The Jewish people were pitted against Haman, and they desperately needed someone who could overturn Haman’s decree. Achashverosh was that man. But how would the Jews get through to him? The answer was Esther. She had access to the king!

Every Jew, just like Esther, has access to Hashem, the King of Kings. When we turn to Hashem and place our reliance upon Him, Hashem guarantees that He will come to our aid and listen to our heartfelt prayers.

Rabbi Paysach Krohn

Think Inside the Envelope

Rabbi Maier Solomon, head of the organization Minchas Shlomo in Jerusalem, travels twice a year to the Five Towns in New York. There he oversees the dozens of boxes which are packaged with clothing by women throughout the community for poor families living in Israel. The clothes are used, but in very good condition. They aren’t frayed, but rather modest, stylish and colorful.

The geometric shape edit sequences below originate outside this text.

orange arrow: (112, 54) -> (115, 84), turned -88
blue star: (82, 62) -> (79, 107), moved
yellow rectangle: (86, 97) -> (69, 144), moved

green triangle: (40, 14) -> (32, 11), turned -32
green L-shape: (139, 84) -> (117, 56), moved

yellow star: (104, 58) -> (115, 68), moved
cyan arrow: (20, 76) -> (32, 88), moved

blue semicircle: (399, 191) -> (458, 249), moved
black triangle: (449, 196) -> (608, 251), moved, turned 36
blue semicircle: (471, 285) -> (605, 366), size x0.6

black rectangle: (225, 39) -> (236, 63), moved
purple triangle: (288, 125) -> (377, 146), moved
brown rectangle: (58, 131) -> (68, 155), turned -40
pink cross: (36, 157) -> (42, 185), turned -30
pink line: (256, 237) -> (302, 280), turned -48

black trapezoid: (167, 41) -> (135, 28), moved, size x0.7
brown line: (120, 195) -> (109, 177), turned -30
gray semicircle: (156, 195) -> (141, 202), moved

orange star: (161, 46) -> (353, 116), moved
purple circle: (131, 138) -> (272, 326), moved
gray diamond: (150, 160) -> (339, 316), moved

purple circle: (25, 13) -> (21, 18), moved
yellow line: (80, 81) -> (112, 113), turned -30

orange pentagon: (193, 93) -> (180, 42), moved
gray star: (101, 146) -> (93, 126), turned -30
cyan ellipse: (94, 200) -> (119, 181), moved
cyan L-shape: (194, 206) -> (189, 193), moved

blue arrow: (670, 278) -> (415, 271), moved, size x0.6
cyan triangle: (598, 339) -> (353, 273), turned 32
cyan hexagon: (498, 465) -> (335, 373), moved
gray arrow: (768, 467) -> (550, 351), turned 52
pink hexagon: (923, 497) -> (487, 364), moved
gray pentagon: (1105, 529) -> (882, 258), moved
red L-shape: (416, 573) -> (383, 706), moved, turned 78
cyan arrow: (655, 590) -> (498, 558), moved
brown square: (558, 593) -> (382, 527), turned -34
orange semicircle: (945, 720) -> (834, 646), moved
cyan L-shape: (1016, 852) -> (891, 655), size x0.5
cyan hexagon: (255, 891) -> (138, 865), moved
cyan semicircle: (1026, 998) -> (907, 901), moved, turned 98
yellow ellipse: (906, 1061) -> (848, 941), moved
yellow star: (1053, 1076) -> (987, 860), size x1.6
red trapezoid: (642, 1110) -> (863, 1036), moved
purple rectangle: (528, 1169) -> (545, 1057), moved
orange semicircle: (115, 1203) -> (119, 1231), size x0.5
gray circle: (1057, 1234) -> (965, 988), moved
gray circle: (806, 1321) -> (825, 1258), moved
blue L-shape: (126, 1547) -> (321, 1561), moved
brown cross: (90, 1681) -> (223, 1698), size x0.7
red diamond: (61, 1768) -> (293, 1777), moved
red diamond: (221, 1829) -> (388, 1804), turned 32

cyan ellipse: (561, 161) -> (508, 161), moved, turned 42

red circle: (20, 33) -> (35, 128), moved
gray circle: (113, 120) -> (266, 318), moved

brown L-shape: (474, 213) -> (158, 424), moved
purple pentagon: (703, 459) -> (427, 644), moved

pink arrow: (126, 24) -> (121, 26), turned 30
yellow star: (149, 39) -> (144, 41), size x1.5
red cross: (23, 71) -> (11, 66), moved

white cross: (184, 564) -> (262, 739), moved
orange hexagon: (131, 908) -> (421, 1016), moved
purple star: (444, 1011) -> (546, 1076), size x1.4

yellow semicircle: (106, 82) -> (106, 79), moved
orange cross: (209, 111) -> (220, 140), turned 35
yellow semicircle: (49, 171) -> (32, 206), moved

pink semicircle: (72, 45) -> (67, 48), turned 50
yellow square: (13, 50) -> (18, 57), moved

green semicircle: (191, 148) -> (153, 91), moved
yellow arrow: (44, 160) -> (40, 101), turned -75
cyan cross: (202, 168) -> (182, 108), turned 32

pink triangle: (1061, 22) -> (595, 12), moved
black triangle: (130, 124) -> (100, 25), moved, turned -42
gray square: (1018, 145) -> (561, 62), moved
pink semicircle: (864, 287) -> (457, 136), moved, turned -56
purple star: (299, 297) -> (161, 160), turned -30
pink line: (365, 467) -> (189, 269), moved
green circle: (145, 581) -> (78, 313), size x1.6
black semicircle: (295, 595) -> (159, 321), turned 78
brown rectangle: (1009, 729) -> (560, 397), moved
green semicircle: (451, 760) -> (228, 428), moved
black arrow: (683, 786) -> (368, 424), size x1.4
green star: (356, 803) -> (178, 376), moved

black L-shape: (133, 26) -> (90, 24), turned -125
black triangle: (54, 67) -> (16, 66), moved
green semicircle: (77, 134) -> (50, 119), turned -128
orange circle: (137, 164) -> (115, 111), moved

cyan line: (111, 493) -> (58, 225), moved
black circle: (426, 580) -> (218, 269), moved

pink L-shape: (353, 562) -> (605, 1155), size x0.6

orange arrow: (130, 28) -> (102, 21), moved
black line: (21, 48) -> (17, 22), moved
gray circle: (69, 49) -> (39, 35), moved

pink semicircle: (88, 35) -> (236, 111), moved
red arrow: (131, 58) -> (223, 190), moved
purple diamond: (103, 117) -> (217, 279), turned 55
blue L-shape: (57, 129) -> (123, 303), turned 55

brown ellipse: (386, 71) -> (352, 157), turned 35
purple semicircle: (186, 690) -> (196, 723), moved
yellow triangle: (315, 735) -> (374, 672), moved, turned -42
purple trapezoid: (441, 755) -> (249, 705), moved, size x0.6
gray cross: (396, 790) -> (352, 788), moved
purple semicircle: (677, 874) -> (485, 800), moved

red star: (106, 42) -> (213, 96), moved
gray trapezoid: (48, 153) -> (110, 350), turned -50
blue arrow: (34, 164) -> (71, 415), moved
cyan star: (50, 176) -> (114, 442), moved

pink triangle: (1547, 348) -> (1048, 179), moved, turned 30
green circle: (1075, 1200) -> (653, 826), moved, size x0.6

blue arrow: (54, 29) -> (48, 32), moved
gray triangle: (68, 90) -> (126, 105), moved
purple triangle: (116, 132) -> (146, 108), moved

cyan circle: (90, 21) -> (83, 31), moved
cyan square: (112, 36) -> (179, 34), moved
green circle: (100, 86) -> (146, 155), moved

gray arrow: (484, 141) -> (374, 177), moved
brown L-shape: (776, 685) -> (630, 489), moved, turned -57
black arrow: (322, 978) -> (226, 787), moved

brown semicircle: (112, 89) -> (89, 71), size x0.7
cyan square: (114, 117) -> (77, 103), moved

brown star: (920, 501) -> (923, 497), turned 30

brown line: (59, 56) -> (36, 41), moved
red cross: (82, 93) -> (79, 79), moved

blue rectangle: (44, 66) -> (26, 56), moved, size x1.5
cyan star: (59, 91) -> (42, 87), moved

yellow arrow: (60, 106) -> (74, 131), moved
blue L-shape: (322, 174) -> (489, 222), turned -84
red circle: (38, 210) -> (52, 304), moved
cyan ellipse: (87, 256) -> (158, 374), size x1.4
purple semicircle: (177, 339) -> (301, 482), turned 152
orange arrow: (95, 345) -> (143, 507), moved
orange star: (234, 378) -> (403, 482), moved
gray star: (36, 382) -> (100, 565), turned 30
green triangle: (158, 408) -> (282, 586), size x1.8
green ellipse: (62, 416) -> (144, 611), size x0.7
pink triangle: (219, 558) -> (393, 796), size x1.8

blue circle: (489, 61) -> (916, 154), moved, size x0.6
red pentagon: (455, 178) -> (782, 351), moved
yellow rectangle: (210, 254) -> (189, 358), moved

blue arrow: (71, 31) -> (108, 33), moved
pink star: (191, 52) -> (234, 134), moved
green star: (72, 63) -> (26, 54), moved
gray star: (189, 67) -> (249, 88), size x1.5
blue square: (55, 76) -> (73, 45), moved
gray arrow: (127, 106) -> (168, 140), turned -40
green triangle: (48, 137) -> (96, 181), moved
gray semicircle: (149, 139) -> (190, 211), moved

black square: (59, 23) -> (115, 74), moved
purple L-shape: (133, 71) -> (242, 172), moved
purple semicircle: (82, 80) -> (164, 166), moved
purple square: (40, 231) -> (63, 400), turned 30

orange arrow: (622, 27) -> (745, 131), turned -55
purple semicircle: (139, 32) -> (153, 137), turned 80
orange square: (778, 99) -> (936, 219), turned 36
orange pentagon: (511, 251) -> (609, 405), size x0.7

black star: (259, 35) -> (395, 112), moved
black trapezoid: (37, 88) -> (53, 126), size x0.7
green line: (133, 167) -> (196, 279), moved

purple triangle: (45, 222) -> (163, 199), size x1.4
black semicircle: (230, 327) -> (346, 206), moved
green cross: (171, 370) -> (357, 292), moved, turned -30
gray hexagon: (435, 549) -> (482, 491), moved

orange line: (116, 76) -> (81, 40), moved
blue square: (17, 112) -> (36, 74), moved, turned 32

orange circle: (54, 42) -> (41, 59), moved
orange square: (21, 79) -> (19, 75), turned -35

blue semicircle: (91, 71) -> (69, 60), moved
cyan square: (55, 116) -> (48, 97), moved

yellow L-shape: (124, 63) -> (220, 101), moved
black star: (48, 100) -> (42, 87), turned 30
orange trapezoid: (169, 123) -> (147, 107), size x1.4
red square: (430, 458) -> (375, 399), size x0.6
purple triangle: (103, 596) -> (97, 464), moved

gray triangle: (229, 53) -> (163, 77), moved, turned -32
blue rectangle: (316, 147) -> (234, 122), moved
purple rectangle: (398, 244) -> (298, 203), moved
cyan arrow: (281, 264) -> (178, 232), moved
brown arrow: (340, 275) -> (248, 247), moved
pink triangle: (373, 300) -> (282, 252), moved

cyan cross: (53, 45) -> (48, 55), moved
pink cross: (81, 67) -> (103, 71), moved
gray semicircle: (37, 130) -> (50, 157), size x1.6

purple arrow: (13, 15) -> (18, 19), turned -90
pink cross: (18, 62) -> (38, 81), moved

All these boxes are then shipped to Israel where they are distributed to those in need.

A few years ago, a woman with five children called Minchas Shlomo and asked if she would be able to receive a box of clothes. She didn’t even have enough to pay for rent that month. After confirming that she was in fact in need of help, they informed her of a specific day she should go to Rechov Shmuel HaNavi and pick up Box #23 from among a whole row of boxes. “Your name will not be on the box,” she was informed, “because we never want to embarrass anyway. But just know that Box #23 is for you.”

Sure enough, she picked up the box and returned home. And there she opened it, taking delight in the beautiful clothes that would go to her children. But then, at the bottom of the box, she noticed something else. It was a dress for an adult. Almost certain that no clothes for adults were intended to be part of these packages, it was a welcoming and wonderful surprise. Now, after having given up on the thought of attending a Sheva Berachos she was invited to that evening, perhaps she’d be able to go after all. If the dress would fit, she’d have something to wear, and if she’d have something to wear, she’d feel comfortable enough to go.

Putting on the dress, to her delight, it was a fit. She never imagined that something like this would happen, yet then again, it was.

But all of a sudden, she felt a pin poking into her skin. She hadn’t noticed the pin before. Opening the dress, she noticed that connected to the pin was an envelope. And in the envelope was a letter, which read:

To whoever is wearing this dress… If you are wearing it, it’s obvious that you need the money in this envelope.

In the envelope was $950, the exact amount she needed for rent that month.

If I’d meet the woman who donated this dress from the Five Towns, I’d sit down so I could stand up for her. Who thinks of that? Who comes up with the idea that if you’re giving clothes to a woman for her children, she obviously doesn’t have clothes herself. And if she doesn’t have clothes herself, she doesn’t have money for tuition, for groceries, for medications, for rent.

When you do something like that, you feel beyond content because that’s what happiness is all about.